Yohanes, Sekretaris APL, menegaskan pihaknya tidak memiliki hubungan apapun dengan nomor tersebut. Ia menyebut tindakan oknum ini sudah masuk kategori penipuan yang merugikan nama baik organisasi dan pemerintah daerah.
Nomor Itu Bukan Bagian dari APL
“Dengan tegas saya sampaikan, profil yang menggunakan himpunan pewarta labua atau HPL dengan nomor 0823 4466 2538 bukan anggota atau pengurus APL. Ini penipuan yang mencatut nama organisasi kami dan pejabat daerah,” ujar Yohanes, Minggu (17/5/2026).
Ia menjelaskan, HPL memang merupakan nama awal organisasi. Namun setelah proses pengurusan notaris selesai, nama resmi telah berubah menjadi Aliansi Pewarta Labua (APL). Perubahan itu sudah sah secara hukum dengan kantongi SK Kemenkumham dan legalitas lengkap.
Modus Oknum: Pakai Nama Lama dan Foto Pejabat
Pelaku disebut menggunakan nama lama organisasi, mencatut nama Afni, serta berani menggunakan foto profil Bupati dan Wakil Bupati Morowali saat momen pelatihan. “Itu ilegal dan merusak nama baik organisasi serta pemerintah daerah,” tegas Yohanes.

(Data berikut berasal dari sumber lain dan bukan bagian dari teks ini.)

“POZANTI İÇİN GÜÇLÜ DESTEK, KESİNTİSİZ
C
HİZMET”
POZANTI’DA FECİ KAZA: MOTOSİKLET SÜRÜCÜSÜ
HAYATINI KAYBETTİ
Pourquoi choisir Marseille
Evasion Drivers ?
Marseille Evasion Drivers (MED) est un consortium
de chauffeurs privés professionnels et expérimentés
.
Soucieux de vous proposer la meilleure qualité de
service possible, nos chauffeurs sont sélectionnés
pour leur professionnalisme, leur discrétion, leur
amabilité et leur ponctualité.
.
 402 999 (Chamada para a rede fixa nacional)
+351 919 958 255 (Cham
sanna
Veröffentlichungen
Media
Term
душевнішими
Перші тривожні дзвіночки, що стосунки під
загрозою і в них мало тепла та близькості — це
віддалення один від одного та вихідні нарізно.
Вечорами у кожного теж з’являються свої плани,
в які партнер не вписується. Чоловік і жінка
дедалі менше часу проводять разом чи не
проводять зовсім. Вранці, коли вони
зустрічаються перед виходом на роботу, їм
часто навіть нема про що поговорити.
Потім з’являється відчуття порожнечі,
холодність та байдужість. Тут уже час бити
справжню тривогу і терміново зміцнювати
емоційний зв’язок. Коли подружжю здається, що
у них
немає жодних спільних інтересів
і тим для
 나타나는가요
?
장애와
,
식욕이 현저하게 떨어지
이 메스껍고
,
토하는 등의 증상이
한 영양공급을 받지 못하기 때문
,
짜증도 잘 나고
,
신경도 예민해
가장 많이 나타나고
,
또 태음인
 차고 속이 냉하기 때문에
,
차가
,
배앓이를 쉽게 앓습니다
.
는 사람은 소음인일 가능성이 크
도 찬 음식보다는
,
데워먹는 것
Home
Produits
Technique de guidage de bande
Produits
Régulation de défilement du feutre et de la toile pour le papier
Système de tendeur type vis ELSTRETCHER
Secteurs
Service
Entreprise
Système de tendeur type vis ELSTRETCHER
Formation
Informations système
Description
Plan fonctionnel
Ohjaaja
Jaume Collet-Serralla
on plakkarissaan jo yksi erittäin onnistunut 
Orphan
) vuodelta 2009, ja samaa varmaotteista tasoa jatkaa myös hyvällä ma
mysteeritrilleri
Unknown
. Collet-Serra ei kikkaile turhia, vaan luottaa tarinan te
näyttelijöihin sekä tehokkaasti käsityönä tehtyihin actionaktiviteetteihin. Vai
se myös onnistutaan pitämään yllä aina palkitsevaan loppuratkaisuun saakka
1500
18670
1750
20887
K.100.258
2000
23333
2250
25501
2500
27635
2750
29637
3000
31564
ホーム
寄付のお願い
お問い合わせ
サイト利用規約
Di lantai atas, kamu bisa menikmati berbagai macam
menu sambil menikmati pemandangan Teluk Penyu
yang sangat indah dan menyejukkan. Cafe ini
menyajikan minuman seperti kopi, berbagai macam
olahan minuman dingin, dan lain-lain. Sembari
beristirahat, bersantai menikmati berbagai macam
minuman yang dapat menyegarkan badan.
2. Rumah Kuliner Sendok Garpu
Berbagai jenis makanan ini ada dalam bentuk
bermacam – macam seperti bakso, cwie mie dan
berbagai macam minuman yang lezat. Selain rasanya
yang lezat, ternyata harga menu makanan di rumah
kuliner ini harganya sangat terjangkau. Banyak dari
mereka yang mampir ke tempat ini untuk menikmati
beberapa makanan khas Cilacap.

APL mengimbau masyarakat Kabupaten Morowali untuk tidak melayani, tidak merespon, dan tidak menuruti permintaan apapun dari nomor 0823 4466 2538. Jika ada yang dirugikan, korban diminta segera melapor ke pihak berwajib.

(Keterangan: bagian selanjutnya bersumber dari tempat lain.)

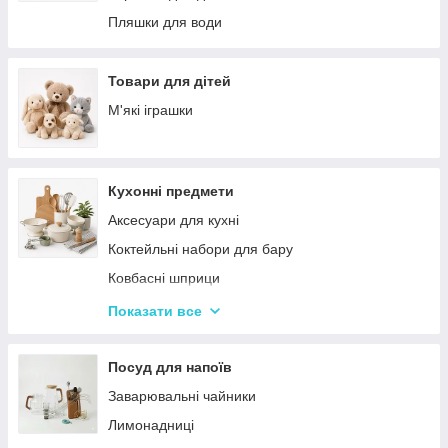
Палатки
Цукерки
Пляшки для води
Каремати та туристичні килимки
Тримачі для паперових рушників
Меблі для кемпінгу
Серветниці
Товари для дітей
Спальні мішки
Годинник настінний
М'які іграшки
Туристические души
Меблі
Садові та пляжні парасольки
Пепельниці
Кухонні предмети
Підсвічники
Аксесуари для кухні
Вази для квітів
Коктейльні набори для бару
Статуетки
Ковбасні шприци
Кухонні підставки
Показати все
Сушарки для посуду
Терки
Посуд для напоїв
Набори для спецій
Заварювальні чайники
Ємності для зберігання
Лимонадниці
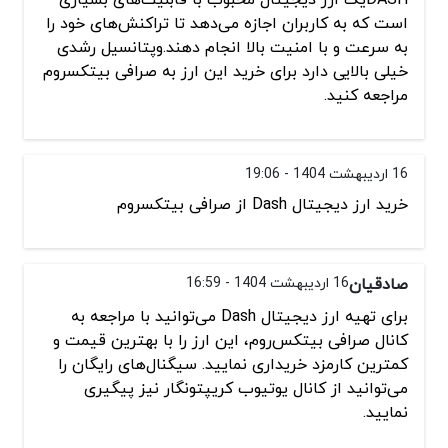
است که به کاربران اجازه می‌دهد تا تراکنش‌های خود را
به سرعت و با امنیت بالا انجام دهند.وپتانسیل رشدی
خیلی بالایی دارد برای خرید این ارز به صرافی بیتکسروم
مراجعه کنید.
16 اردیبهشت 1404 - 19:06
خرید ارز دیجیتال Dash از صرافی بیتکسروم
صادقیان
16 اردیبهشت 1404 - 16:59
برای تهیه ارز دیجیتال Dash می‌توانید با مراجعه به
کانال صرافی بیتکس‌روم، این ارز را با بهترین قیمت و
کمترین کارمزد خریداری نمایید. سیگنال‌های رایگان را
می‌توانید از کانال یوتیوب کریپتونگار نیز پیگیری
نمایید.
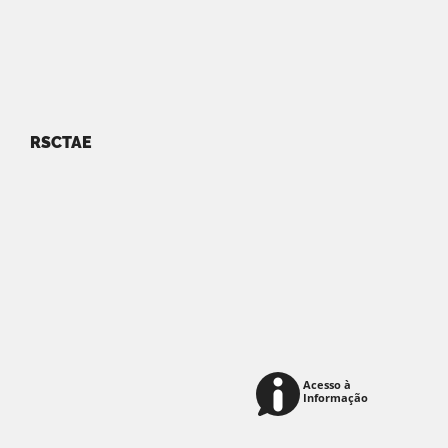
RSCTAE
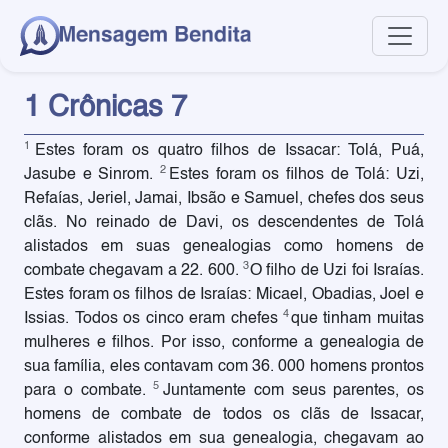
1 Crônicas 7
1
Estes foram os quatro filhos de Issacar: Tolá, Puá,
2
Jasube e Sinrom.
Estes foram os filhos de Tolá: Uzi,
Refaías, Jeriel, Jamai, Ibsão e Samuel, chefes dos seus
clãs. No reinado de Davi, os descendentes de Tolá
alistados em suas genealogias como homens de
3
combate chegavam a 22. 600.
O filho de Uzi foi Israías.
Estes foram os filhos de Israías: Micael, Obadias, Joel e
4
Issias. Todos os cinco eram chefes
que tinham muitas
mulheres e filhos. Por isso, conforme a genealogia de
sua família, eles contavam com 36. 000 homens prontos
5
para o combate.
Juntamente com seus parentes, os
homens de combate de todos os clãs de Issacar,
conforme alistados em sua genealogia, chegavam ao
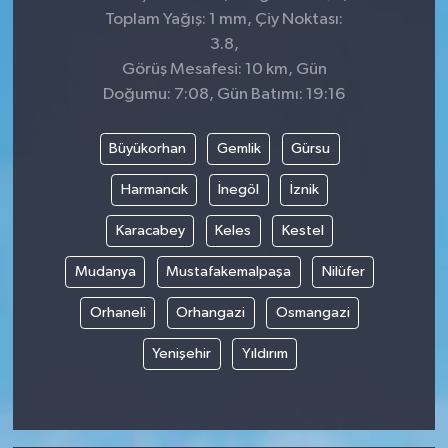
Toplam Yağış: 1 mm, Çiy Noktası:
3.8,
Görüş Mesafesi: 10 km, Gün
Doğumu: 7:08, Gün Batımı: 19:16
Büyükorhan
Gemlik
Gürsu
Harmancık
İnegöl
İznik
Karacabey
Keles
Kestel
Mudanya
Mustafakemalpaşa
Nilüfer
Orhaneli
Orhangazi
Osmangazi
Yenişehir
Yıldırım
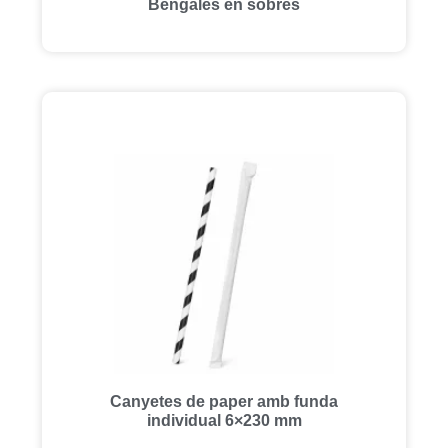
Bengales en sobres
Canyetes de paper amb funda
individual 6×230 mm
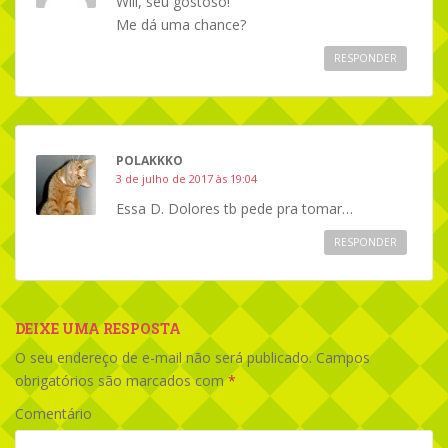
Will, seu gostoso!
Me dá uma chance?
RESPONDER
POLAKKKO
3 de julho de 2017 às 19:04
Essa D. Dolores tb pede pra tomar…
RESPONDER
DEIXE UMA RESPOSTA
O seu endereço de e-mail não será publicado.
Campos
obrigatórios são marcados com
*
Comentário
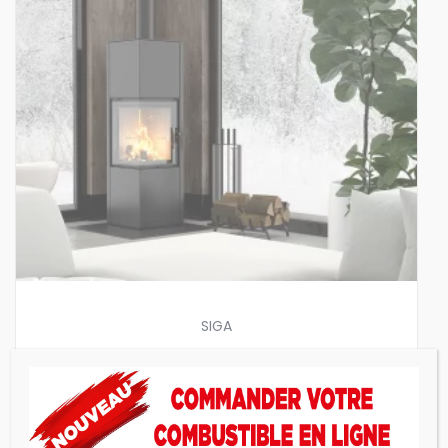
SIGA
Poêle à bois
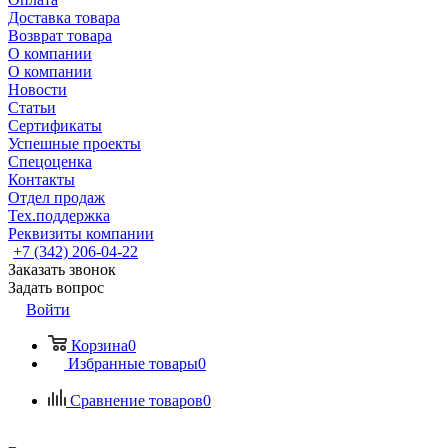
Доставка товара
Возврат товара
О компании
О компании
Новости
Статьи
Сертификаты
Успешные проекты
Спецоценка
Контакты
Отдел продаж
Тех.поддержка
Реквизиты компании
+7 (342) 206-04-22
Заказать звонок
Задать вопрос
Войти
Корзина
0
Избранные товары
0
Сравнение товаров
0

Langkah Hukum dan Imbauan ke Masyarakat
“Bagi masyarakat yang dirugikan, silakan lapor ke pihak yang berwajib. Jika menemukan oknum yang mengatasnamakan Aliansi Pewarta Labua, segera hubungi kami di kantor sekretariat di Desa Ipi, Kecamatan Bungku Tengah,” ujarnya.

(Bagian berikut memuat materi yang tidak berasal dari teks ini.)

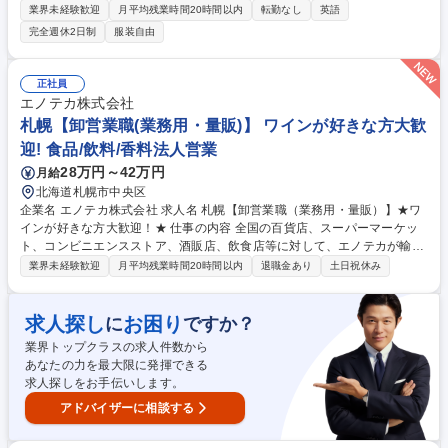
象は、ホテルやフライト、現地でのアクティビティまで多岐にわたりま
業界未経験歓迎
月平均残業時間20時間以内
転勤なし
英語
す。 予約内容の変更やキャンセル、支払いに関するご質問はもちろん、
完全週休2日制
服装自由
「現地で予約したアクティビティの場所が分からない」といった旅先での
トラブルにも対応していただきます。 あなたのサポートが、お客様の不安
を感謝に変える。そんなやりがいを日々感じられる仕事です。 募集職種
正社員
★9/3,10/22入社限定★大手旅行予約サイトのカスタマーサポート/月給30
エノテカ株式会社
万円から
札幌【卸営業職(業務用・量販)】 ワインが好きな方大歓
迎! 食品/飲料/香料法人営業
28万円～42万円
月給
北海道札幌市中央区
企業名 エノテカ株式会社 求人名 札幌【卸営業職（業務用・量販）】★ワ
インが好きな方大歓迎！★ 仕事の内容 全国の百貨店、スーパーマーケッ
ト、コンビニエンスストア、酒販店、飲食店等に対して、エノテカが輸入
したワインを提案・営業する仕事です。 【業務詳細】・顧客の課題把握、
業界未経験歓迎
月平均残業時間20時間以内
退職金あり
土日祝休み
ワインによるソリューション提案 -顧客が取り扱うワインの売上向上につ
ながるエノテカワインの提案 -顧客のブランド力向上につながるエノテカ
ワインの提案 ・既存顧客中心の営業スタイルですが、新規開拓の営業もあ
求人探し
お困り
に
ですか？
ります。 ※業務用と小売（量販・百貨店）の両業態を担当する事あり。一
業界トップクラスの求人件数から
人当たり約10社ほど担当。営業の割合は既存80：新規20。 募集職種 札幌
あなたの力を最大限に発揮できる
【卸営業職（業務用・量販）】★ワインが好きな方大歓迎！★
求人探しをお手伝いします。
アドバイザーに相談する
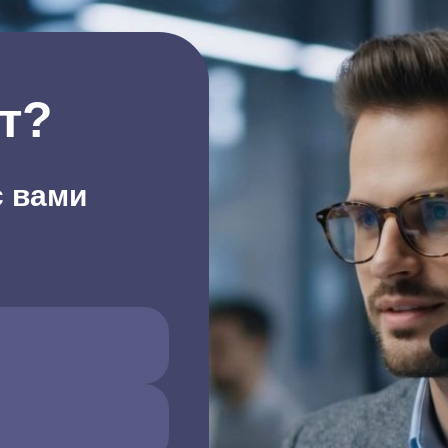
т?
с вами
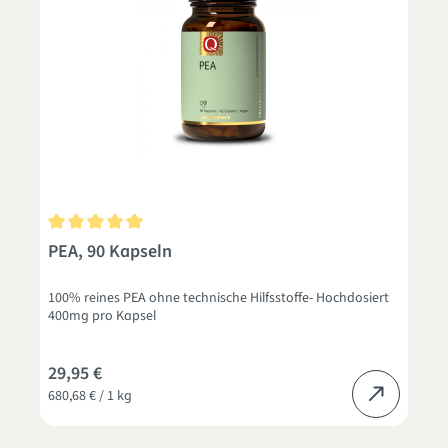
Durchschnittliche Bewertung von 5 von 5 Sternen
PEA, 90 Kapseln
100% reines PEA ohne technische Hilfsstoffe- Hochdosiert
400mg pro Kapsel
29,95 €
680,68 € / 1 kg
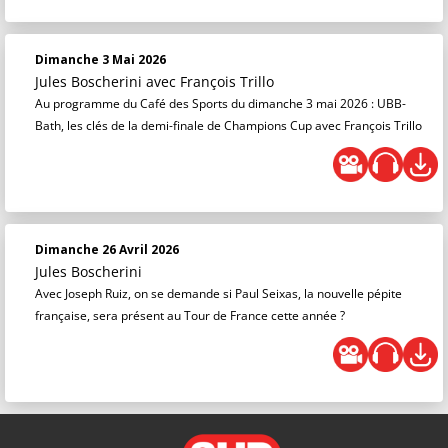
Dimanche 3 Mai 2026
Jules Boscherini
avec François Trillo
Au programme du Café des Sports du dimanche 3 mai 2026 : UBB-
Bath, les clés de la demi-finale de Champions Cup avec François Trillo
Dimanche 26 Avril 2026
Jules Boscherini
Avec Joseph Ruiz, on se demande si Paul Seixas, la nouvelle pépite
française, sera présent au Tour de France cette année ?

Yohanes juga mengingatkan agar warga lebih teliti terhadap modus penipuan serupa. “Jangan dilayani. Jangan direspon. Nomor itu sudah tidak benar. Kami tidak akan bertanggung jawab atas segala kerugian yang timbul akibat ulah oknum tersebut,” pungkasnya.
APL menyatakan akan mengambil langkah hukum terhadap pihak-pihak yang terbukti mencatut nama organisasi dan mencoreng nama baik APL. Pihaknya juga akan berkoordinasi dengan pemerintah daerah terkait penyalahgunaan foto profil Bupati dan Wakil Bupati Morowali. Masyarakat diminta menyebarluaskan peringatan ini agar tidak ada korban selanjutnya.